BEGIN DOCUMENT PASSAGE

The Boom Was a Bust For Ordinary PeopleA brutally frank and honest assessment of our past 30 years would make the argument there is little hope for the credit-addicted working poor but a '29 style crash. An entire nation has been sold down the river of hopeless wages and easy credit.
By Barbara Ehrenreich
Sunday, February 3, 2008
I t begins to sound a bit naughty -- all this talk about the need to "stimulate" the economy, as if we were discussing how to make a porn film. I don't mean to trivialize our economic difficulties or the need for effective government intervention, but we have to face a disconcerting fact: For years now, that strange stimulus-crazed beast, the economy, has been going its own way, increasingly disconnected from the toils and troubles of ordinary Americans.
. . . I first began to sense this in the boom years of the late 1990s, when I was working in entry-level jobs for my book "Nickel and Dimed." While the stock market soared and fortunes were being made in the time it takes to say "IPO," my $6-to-$8-an-hour co-workers lunched on hot dog buns because that was all they could afford and, in some cases, fretted about whether they could find a safe place to sleep.
. . . Not that we hadn't been warned. A century ago, Henry Ford realized that his company would only prosper if his own workers earned enough to buy Fords. But, like Wal-Mart, too many of our employers today haven't figured out that their cruelly low wages would eventually curtail their own growth and profits.
Take the $1.2 trillion Americans took out in home-equity loans over the past five years, double it and you see our current $2.5 trillion credit-card borrowing that is at risk.
The War on Drugs fights a supposed enemy that is not a 10th as damaging as the enemy at the gate--the deliberate hooking of America on that other drug of choice (now necessity) easy credit. We're mainlining what began so innocently--"here, no need to reach in your pocket for cash, the card is the way to be modern and hip and in the know."

END DOCUMENT PASSAGE
BEGIN MATERIAL

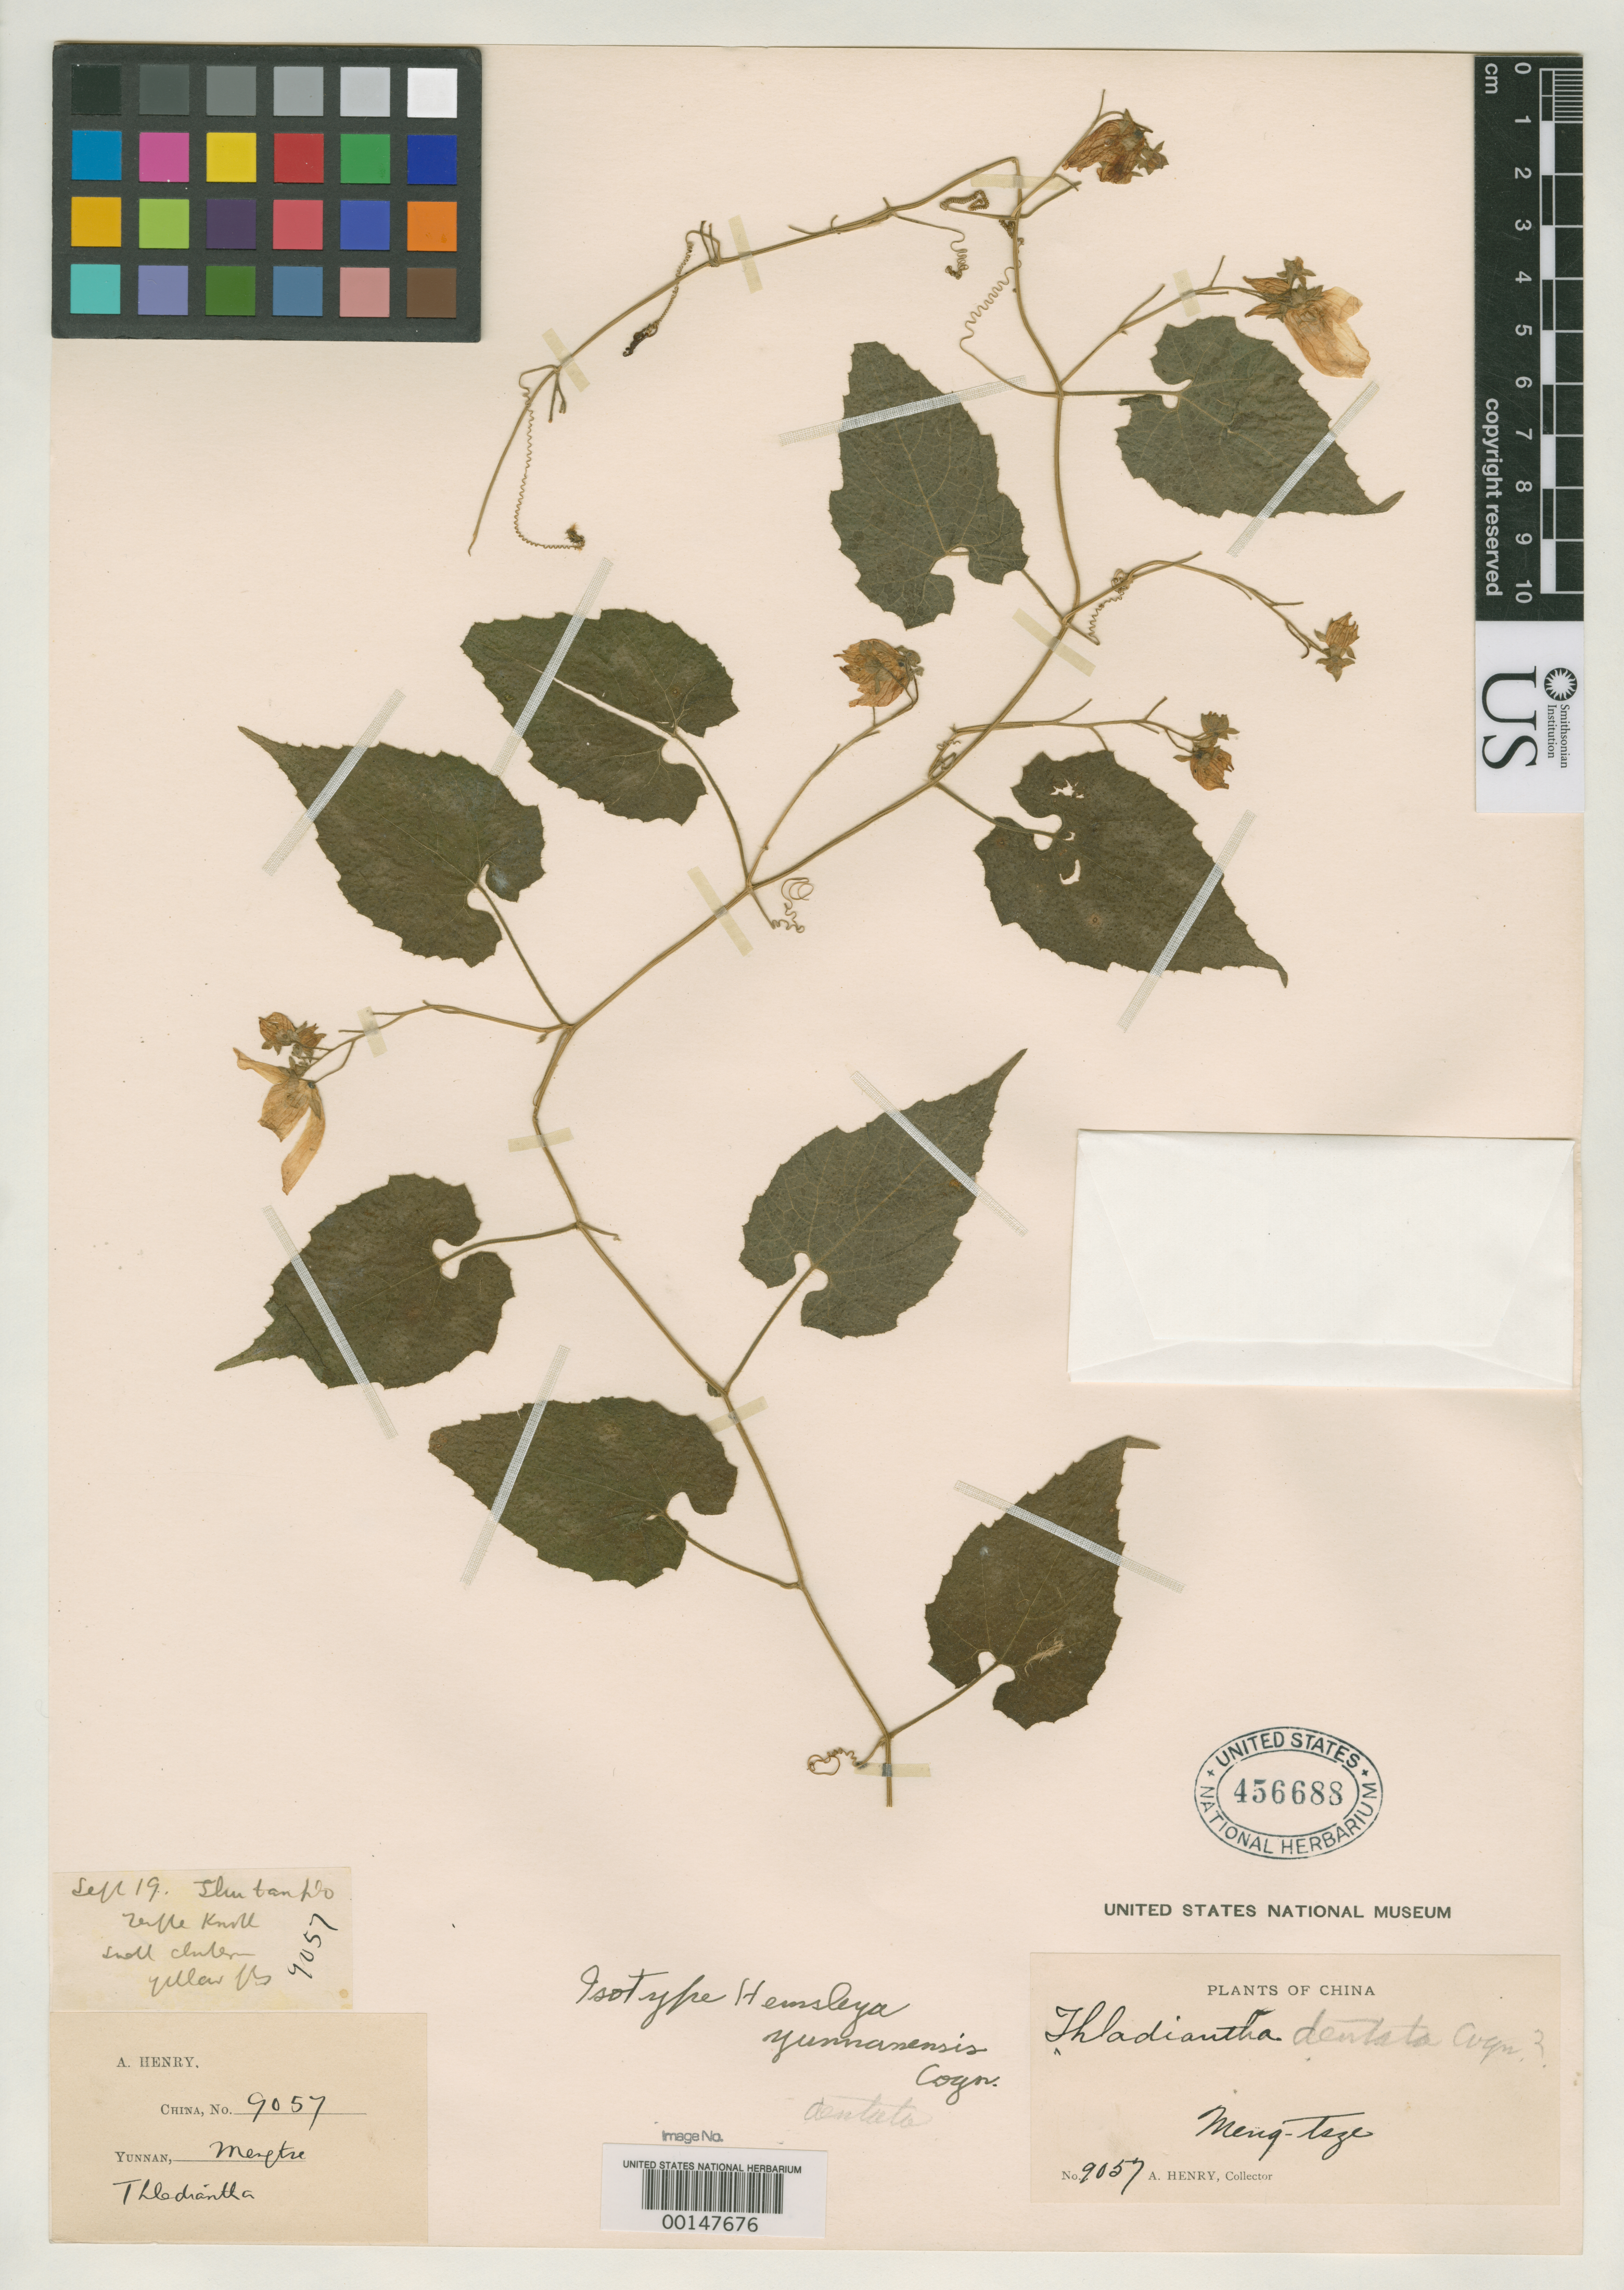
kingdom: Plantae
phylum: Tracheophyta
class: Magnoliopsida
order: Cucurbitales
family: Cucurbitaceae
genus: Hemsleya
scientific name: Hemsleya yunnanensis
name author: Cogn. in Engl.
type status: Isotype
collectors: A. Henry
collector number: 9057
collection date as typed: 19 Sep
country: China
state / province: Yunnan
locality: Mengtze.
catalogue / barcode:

END MATERIAL

PROBLEMS TO SOLVE:
A – Can you sum up the economy essay in two sentences?
B – Which dollar amounts appear in the economy essay? List every one.
C – Answer these questions from the economy essay:
(i) On what date was it published?
(ii) What did the writer's co-workers lunch on in the late 1990s?
(iii) What did Henry Ford realize a century ago?

SOLUTIONS PER TASK:
A – The essay argues that the economy has long been going its own way, increasingly disconnected from ordinary Americans: during the late-1990s boom, as the stock market soared, the writer's $6-to-$8-an-hour co-workers lunched on hot dog buns. It faults employers whose cruelly low wages will eventually curtail their own growth and profits, something Henry Ford understood a century ago, and it likens America's dependence on easy credit to a drug habit more damaging than the one the War on Drugs fights.

B –
- $6 to $8 an hour
- $1.2 trillion
- $2.5 trillion

C –
(i) Sunday, February 3, 2008.
(ii) Hot dog buns, because that was all they could afford.
(iii) That his company would only prosper if his own workers earned enough to buy Fords.